▸ Assignment: Can you print every record below exactly as written?

▸ Records for this exercise:
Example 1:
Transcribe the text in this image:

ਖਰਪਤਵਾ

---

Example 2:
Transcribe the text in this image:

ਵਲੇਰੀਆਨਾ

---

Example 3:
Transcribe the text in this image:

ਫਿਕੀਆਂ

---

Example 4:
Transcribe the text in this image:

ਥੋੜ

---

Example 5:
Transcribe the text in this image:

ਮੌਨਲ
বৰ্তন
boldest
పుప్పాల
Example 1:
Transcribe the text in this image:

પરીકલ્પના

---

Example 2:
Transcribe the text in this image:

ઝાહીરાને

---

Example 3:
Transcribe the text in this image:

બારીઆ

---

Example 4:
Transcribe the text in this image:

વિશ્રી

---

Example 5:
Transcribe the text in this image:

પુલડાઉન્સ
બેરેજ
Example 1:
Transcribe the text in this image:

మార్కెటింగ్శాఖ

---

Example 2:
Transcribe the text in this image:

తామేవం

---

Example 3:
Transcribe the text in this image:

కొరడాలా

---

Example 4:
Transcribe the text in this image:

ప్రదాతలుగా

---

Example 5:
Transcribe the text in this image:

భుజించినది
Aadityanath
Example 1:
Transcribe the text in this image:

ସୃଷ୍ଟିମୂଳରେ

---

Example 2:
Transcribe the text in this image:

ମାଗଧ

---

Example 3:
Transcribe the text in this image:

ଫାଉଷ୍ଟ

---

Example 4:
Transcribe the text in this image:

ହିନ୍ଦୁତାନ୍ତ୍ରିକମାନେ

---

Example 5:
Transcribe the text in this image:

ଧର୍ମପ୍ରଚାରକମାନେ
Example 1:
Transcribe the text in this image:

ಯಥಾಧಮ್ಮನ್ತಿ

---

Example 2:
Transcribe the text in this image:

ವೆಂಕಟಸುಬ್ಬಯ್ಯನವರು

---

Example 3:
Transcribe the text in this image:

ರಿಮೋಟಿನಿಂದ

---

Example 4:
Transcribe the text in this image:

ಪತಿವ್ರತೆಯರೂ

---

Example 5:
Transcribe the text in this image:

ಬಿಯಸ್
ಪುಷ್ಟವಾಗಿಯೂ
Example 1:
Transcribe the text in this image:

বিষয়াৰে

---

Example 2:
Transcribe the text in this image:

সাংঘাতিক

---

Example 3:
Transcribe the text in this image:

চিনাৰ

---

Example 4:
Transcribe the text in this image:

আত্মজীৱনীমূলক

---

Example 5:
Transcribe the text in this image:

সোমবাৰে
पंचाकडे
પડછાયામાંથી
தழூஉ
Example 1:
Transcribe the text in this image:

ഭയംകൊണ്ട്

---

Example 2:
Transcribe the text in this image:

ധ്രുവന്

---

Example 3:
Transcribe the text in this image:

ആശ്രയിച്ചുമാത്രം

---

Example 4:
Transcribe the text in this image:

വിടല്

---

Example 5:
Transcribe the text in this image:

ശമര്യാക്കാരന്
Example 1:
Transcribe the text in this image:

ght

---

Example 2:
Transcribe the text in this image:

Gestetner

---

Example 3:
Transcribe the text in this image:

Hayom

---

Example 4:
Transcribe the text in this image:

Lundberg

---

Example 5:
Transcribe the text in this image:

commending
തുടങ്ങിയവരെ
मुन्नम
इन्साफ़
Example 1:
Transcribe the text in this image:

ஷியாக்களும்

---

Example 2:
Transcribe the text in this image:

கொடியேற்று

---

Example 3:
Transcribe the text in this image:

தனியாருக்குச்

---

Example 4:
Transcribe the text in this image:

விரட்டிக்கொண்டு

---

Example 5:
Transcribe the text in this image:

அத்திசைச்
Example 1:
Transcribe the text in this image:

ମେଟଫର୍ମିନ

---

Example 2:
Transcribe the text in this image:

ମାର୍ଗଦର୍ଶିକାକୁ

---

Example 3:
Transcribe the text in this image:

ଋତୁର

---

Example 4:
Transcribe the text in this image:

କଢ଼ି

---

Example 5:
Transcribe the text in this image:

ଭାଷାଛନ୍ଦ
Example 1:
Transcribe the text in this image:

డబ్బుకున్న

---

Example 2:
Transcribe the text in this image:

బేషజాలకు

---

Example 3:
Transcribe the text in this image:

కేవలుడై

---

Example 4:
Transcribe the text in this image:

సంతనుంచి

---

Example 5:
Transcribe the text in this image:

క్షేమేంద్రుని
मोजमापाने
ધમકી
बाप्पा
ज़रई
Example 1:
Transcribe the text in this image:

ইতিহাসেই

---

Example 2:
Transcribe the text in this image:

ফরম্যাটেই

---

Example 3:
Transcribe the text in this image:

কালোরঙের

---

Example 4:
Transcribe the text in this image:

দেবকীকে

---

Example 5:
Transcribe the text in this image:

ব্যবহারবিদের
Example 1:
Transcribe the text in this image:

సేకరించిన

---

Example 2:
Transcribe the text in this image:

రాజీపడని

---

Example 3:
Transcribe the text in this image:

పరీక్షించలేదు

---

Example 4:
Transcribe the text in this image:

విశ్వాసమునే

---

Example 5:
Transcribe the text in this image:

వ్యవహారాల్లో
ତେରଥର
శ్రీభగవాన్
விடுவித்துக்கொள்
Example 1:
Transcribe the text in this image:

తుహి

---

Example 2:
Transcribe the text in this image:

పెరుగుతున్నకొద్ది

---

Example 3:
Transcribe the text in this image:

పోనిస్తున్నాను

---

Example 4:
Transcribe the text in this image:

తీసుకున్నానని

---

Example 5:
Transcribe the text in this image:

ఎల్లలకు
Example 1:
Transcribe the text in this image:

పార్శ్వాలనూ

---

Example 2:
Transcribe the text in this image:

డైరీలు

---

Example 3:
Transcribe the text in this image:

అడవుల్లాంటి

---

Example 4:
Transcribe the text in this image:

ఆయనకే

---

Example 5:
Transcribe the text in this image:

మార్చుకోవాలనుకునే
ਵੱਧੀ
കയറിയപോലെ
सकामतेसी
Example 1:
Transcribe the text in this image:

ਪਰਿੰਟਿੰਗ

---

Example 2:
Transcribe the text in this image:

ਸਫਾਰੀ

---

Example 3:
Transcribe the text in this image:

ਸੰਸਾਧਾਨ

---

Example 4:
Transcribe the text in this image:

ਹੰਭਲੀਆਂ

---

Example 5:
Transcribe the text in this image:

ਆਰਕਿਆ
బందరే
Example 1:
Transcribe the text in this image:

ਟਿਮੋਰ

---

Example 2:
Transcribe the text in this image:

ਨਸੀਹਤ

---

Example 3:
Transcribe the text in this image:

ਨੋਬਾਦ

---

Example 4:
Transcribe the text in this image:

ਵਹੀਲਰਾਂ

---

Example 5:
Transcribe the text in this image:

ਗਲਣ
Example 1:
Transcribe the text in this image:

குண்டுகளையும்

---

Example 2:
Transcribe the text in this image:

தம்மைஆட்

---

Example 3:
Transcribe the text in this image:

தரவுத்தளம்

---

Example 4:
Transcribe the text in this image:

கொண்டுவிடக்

▸ Response area:
Example 1:
Transcribe the text in this image:

ਖਰਪਤਵਾ

---

Example 2:
Transcribe the text in this image:

ਵਲੇਰੀਆਨਾ

---

Example 3:
Transcribe the text in this image:

ਫਿਕੀਆਂ

---

Example 4:
Transcribe the text in this image:

ਥੋੜ

---

Example 5:
Transcribe the text in this image:

ਮੌਨਲ
বৰ্তন
boldest
పుప్పాల
Example 1:
Transcribe the text in this image:

પરીકલ્પના

---

Example 2:
Transcribe the text in this image:

ઝાહીરાને

---

Example 3:
Transcribe the text in this image:

બારીઆ

---

Example 4:
Transcribe the text in this image:

વિશ્રી

---

Example 5:
Transcribe the text in this image:

પુલડાઉન્સ
બેરેજ
Example 1:
Transcribe the text in this image:

మార్కెటింగ్శాఖ

---

Example 2:
Transcribe the text in this image:

తామేవం

---

Example 3:
Transcribe the text in this image:

కొరడాలా

---

Example 4:
Transcribe the text in this image:

ప్రదాతలుగా

---

Example 5:
Transcribe the text in this image:

భుజించినది
Aadityanath
Example 1:
Transcribe the text in this image:

ସୃଷ୍ଟିମୂଳରେ

---

Example 2:
Transcribe the text in this image:

ମାଗଧ

---

Example 3:
Transcribe the text in this image:

ଫାଉଷ୍ଟ

---

Example 4:
Transcribe the text in this image:

ହିନ୍ଦୁତାନ୍ତ୍ରିକମାନେ

---

Example 5:
Transcribe the text in this image:

ଧର୍ମପ୍ରଚାରକମାନେ
Example 1:
Transcribe the text in this image:

ಯಥಾಧಮ್ಮನ್ತಿ

---

Example 2:
Transcribe the text in this image:

ವೆಂಕಟಸುಬ್ಬಯ್ಯನವರು

---

Example 3:
Transcribe the text in this image:

ರಿಮೋಟಿನಿಂದ

---

Example 4:
Transcribe the text in this image:

ಪತಿವ್ರತೆಯರೂ

---

Example 5:
Transcribe the text in this image:

ಬಿಯಸ್
ಪುಷ್ಟವಾಗಿಯೂ
Example 1:
Transcribe the text in this image:

বিষয়াৰে

---

Example 2:
Transcribe the text in this image:

সাংঘাতিক

---

Example 3:
Transcribe the text in this image:

চিনাৰ

---

Example 4:
Transcribe the text in this image:

আত্মজীৱনীমূলক

---

Example 5:
Transcribe the text in this image:

সোমবাৰে
पंचाकडे
પડછાયામાંથી
தழூஉ
Example 1:
Transcribe the text in this image:

ഭയംകൊണ്ട്

---

Example 2:
Transcribe the text in this image:

ധ്രുവന്

---

Example 3:
Transcribe the text in this image:

ആശ്രയിച്ചുമാത്രം

---

Example 4:
Transcribe the text in this image:

വിടല്

---

Example 5:
Transcribe the text in this image:

ശമര്യാക്കാരന്
Example 1:
Transcribe the text in this image:

ght

---

Example 2:
Transcribe the text in this image:

Gestetner

---

Example 3:
Transcribe the text in this image:

Hayom

---

Example 4:
Transcribe the text in this image:

Lundberg

---

Example 5:
Transcribe the text in this image:

commending
തുടങ്ങിയവരെ
मुन्नम
इन्साफ़
Example 1:
Transcribe the text in this image:

ஷியாக்களும்

---

Example 2:
Transcribe the text in this image:

கொடியேற்று

---

Example 3:
Transcribe the text in this image:

தனியாருக்குச்

---

Example 4:
Transcribe the text in this image:

விரட்டிக்கொண்டு

---

Example 5:
Transcribe the text in this image:

அத்திசைச்
Example 1:
Transcribe the text in this image:

ମେଟଫର୍ମିନ

---

Example 2:
Transcribe the text in this image:

ମାର୍ଗଦର୍ଶିକାକୁ

---

Example 3:
Transcribe the text in this image:

ଋତୁର

---

Example 4:
Transcribe the text in this image:

କଢ଼ି

---

Example 5:
Transcribe the text in this image:

ଭାଷାଛନ୍ଦ
Example 1:
Transcribe the text in this image:

డబ్బుకున్న

---

Example 2:
Transcribe the text in this image:

బేషజాలకు

---

Example 3:
Transcribe the text in this image:

కేవలుడై

---

Example 4:
Transcribe the text in this image:

సంతనుంచి

---

Example 5:
Transcribe the text in this image:

క్షేమేంద్రుని
मोजमापाने
ધમકી
बाप्पा
ज़रई
Example 1:
Transcribe the text in this image:

ইতিহাসেই

---

Example 2:
Transcribe the text in this image:

ফরম্যাটেই

---

Example 3:
Transcribe the text in this image:

কালোরঙের

---

Example 4:
Transcribe the text in this image:

দেবকীকে

---

Example 5:
Transcribe the text in this image:

ব্যবহারবিদের
Example 1:
Transcribe the text in this image:

సేకరించిన

---

Example 2:
Transcribe the text in this image:

రాజీపడని

---

Example 3:
Transcribe the text in this image:

పరీక్షించలేదు

---

Example 4:
Transcribe the text in this image:

విశ్వాసమునే

---

Example 5:
Transcribe the text in this image:

వ్యవహారాల్లో
ତେରଥର
శ్రీభగవాన్
விடுவித்துக்கொள்
Example 1:
Transcribe the text in this image:

తుహి

---

Example 2:
Transcribe the text in this image:

పెరుగుతున్నకొద్ది

---

Example 3:
Transcribe the text in this image:

పోనిస్తున్నాను

---

Example 4:
Transcribe the text in this image:

తీసుకున్నానని

---

Example 5:
Transcribe the text in this image:

ఎల్లలకు
Example 1:
Transcribe the text in this image:

పార్శ్వాలనూ

---

Example 2:
Transcribe the text in this image:

డైరీలు

---

Example 3:
Transcribe the text in this image:

అడవుల్లాంటి

---

Example 4:
Transcribe the text in this image:

ఆయనకే

---

Example 5:
Transcribe the text in this image:

మార్చుకోవాలనుకునే
ਵੱਧੀ
കയറിയപോലെ
सकामतेसी
Example 1:
Transcribe the text in this image:

ਪਰਿੰਟਿੰਗ

---

Example 2:
Transcribe the text in this image:

ਸਫਾਰੀ

---

Example 3:
Transcribe the text in this image:

ਸੰਸਾਧਾਨ

---

Example 4:
Transcribe the text in this image:

ਹੰਭਲੀਆਂ

---

Example 5:
Transcribe the text in this image:

ਆਰਕਿਆ
బందరే
Example 1:
Transcribe the text in this image:

ਟਿਮੋਰ

---

Example 2:
Transcribe the text in this image:

ਨਸੀਹਤ

---

Example 3:
Transcribe the text in this image:

ਨੋਬਾਦ

---

Example 4:
Transcribe the text in this image:

ਵਹੀਲਰਾਂ

---

Example 5:
Transcribe the text in this image:

ਗਲਣ
Example 1:
Transcribe the text in this image:

குண்டுகளையும்

---

Example 2:
Transcribe the text in this image:

தம்மைஆட்

---

Example 3:
Transcribe the text in this image:

தரவுத்தளம்

---

Example 4:
Transcribe the text in this image:

கொண்டுவிடக்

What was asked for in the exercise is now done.